Pada 16 tahun terakhir Canon Gideon banyak bergelut dalam aktivitas melawan HIV/AIDS, seperti memberikan pelatihan kepada para konselor atau penyuluh HIV/AIDS, dan menjadi manajer pada pengawasan dan pencegahan HIV/AIDS. Ia menjadi semacam duta HIV/AIDS di wilayah Afrika Timur, Sudan, dan Negara-negara di Tanduk Afrika.
Strategi promosi pencegahan HIV/AIDS untuk kalangan pelajar dan mahasiswa di Uganda, dia mengucapkan setiap kali ada kesempatan berbicara dimanapun. Strategi tersebut adalah memastikan setiap siswa dan mahasiswa mendapatkan informasi yang tepat bagaimana cara penularan HIV/AIDS, pencegahan dan bersikap agar tidak terjadi diskriminasi, menggunakan radio dengan mengundang dokter, mengintegrasikan soal HIV/AIDS ke dalam mata pelajaran, serta melatih siswa dan mahasiswa sebagai kader sebaya. Selain itu setidaknya seminggu sekali, yakni setiap Jumat, selama satu jam di sekolah-sekolah ada pembicara tentang HIV/AIDS.

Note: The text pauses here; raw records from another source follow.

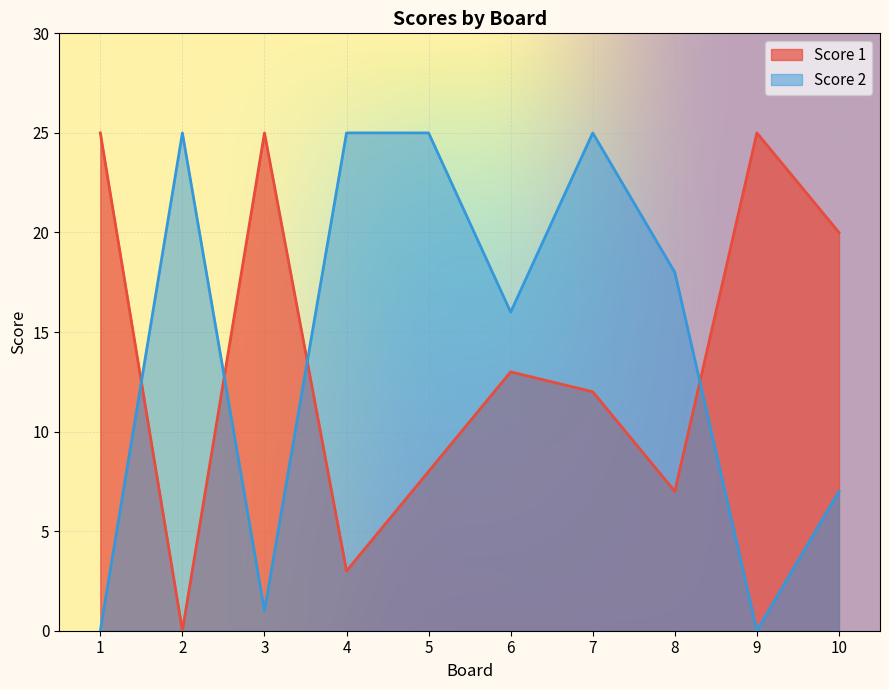

Where is Score 2 nearest to the value 12?

6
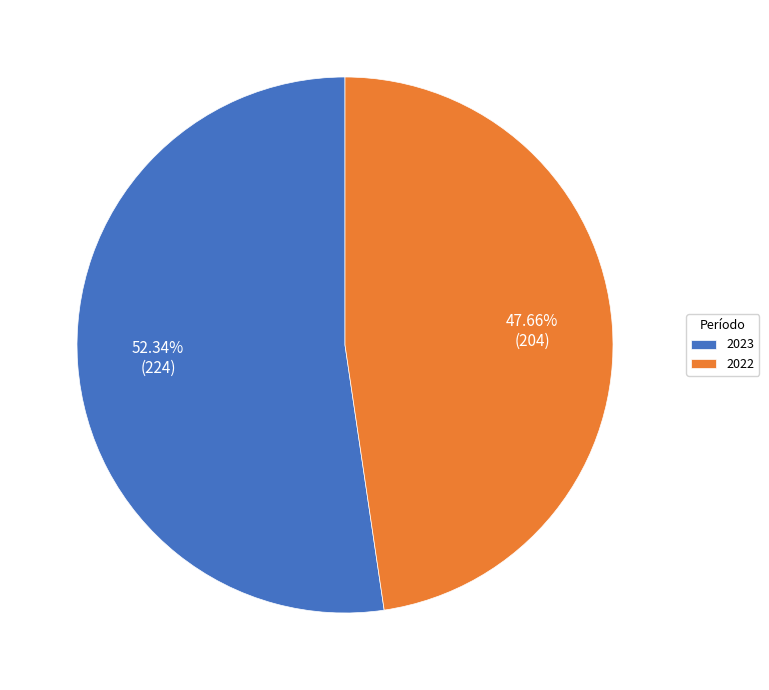

Rank the categories by value from lowest to highest.

2022, 2023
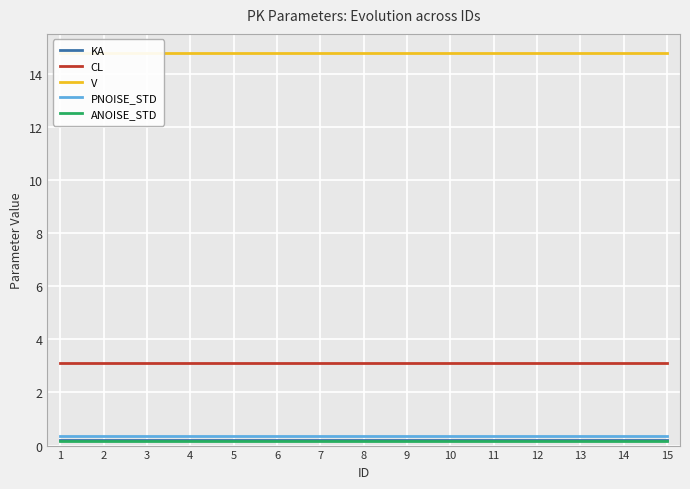

What is the greatest value displayed?

14.8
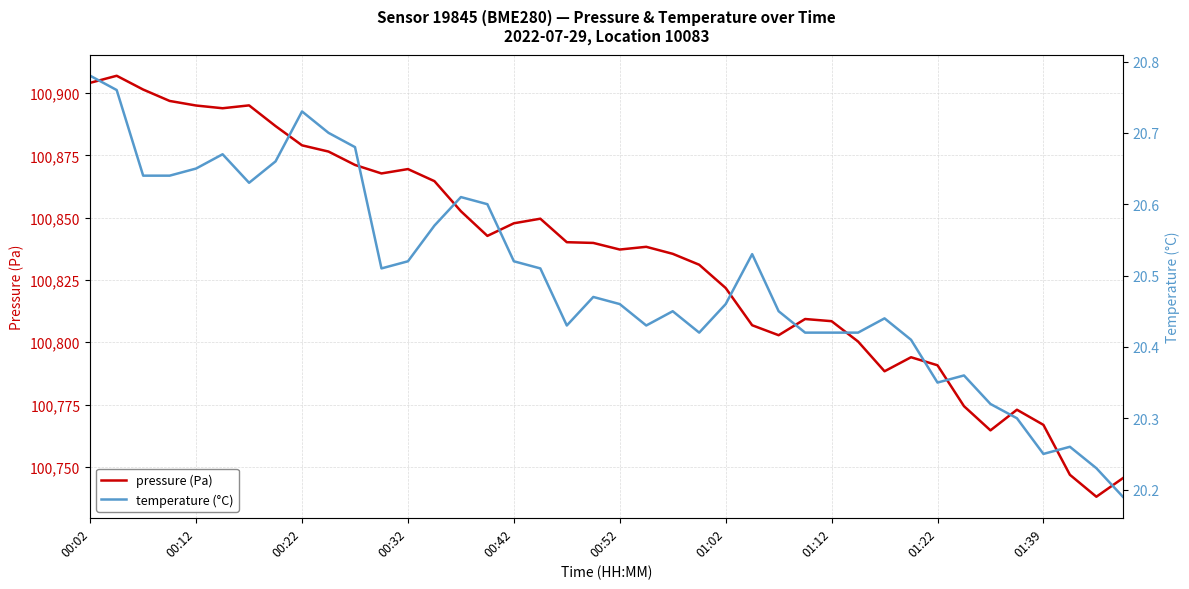

What is the spread (max minus min) of values at 15?

100822.1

Saya ingin menganalisis dengan teori Difusi Inovasi yang diartikan oleh (Eve rett M.Rogers) yaitu teori tentang menyebarkan penemuan baru, saya mengambil artikel tersebut yang berjudul “Memecah Kebisuan HIV/AIDS dari Uganda” dari KORAN, KOMPAS, SELASA, 19 JUNI 2007. Dalam artikel ini saya dapat menarik kesimpulan dari Pendeta Canon Gideon Byamugisha yaitu sebagai Opinion Leader dari keagamaan yang dapat kita dengar, dipercaya banyak orang, dan dapat memberi pengaruh besar pada masyarakat. Dalam artikel ini berisi tentang Canon Gideon yang terkena HIV/AIDS dan istrinya juga meninggal akibat HIV/AIDS sangat menyedihkan ia hidup sangat terbebani tetapi ia bangkit lagi, ia menjadi saling terbuka kedapa semua orang bahwa ia terkena HIV/AIDS dan ia bertekad untuk mencegah terjadinya penularan penyakit HIV/AIDS. Canon Gidon mendatangi Papua dan mendoankan mereka yang terkena HIV/AIDS ia turut prihatin karena di Papua yang terkena HIV/AIDS sangat tinggi jumlahnya. Sebagai opinion leader ia merancang strategi untuk mendidik semua orang contohnya seperti siswa-siswa sekolah maupun mahasiswa, jemaat gereja, dan ia juga mendidik masyarakat lewat media radio.
Karena adanya seorang pendeta Canon Gideon is bisa menjadi penyalur informasi yang bersifat dipercaya oleh masyarakat, dengan kejiwaan keagamaan dan dapat dijadikan panduan bagi umat manusia. Inilah teori yang saya ambil yaitu Difusi Inovasi.